**The data**
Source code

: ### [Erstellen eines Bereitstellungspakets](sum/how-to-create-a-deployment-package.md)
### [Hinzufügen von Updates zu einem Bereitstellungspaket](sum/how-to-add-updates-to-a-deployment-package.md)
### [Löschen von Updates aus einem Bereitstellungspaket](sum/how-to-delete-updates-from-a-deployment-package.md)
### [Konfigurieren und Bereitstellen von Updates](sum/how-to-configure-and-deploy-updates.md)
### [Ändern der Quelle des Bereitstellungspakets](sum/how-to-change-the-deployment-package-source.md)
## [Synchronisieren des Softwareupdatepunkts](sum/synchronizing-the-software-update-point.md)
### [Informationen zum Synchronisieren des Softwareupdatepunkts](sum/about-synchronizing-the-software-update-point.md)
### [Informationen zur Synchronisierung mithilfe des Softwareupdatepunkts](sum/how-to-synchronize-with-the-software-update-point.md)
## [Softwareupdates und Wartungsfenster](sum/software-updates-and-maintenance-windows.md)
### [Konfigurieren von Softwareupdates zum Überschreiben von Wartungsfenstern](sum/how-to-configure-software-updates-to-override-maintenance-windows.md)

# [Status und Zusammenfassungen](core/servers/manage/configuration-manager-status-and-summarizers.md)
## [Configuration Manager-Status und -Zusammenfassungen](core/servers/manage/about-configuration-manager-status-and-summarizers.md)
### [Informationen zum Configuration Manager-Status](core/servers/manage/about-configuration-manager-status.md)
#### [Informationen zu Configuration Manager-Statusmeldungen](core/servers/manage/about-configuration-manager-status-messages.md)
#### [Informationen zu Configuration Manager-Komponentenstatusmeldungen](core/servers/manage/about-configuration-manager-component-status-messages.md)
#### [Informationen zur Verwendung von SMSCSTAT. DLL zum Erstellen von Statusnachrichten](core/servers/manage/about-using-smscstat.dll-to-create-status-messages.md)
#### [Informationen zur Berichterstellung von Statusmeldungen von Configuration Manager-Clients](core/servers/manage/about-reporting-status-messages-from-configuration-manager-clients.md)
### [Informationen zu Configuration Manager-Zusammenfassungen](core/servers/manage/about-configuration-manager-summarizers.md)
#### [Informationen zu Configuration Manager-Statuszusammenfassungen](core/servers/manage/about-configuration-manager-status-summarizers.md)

**About this task**
Every line of the records containing the word "Synchronisieren" must appear in the answer.

**Output for this exercise**
## [Synchronisieren des Softwareupdatepunkts](sum/synchronizing-the-software-update-point.md)
### [Informationen zum Synchronisieren des Softwareupdatepunkts](sum/about-synchronizing-the-software-update-point.md)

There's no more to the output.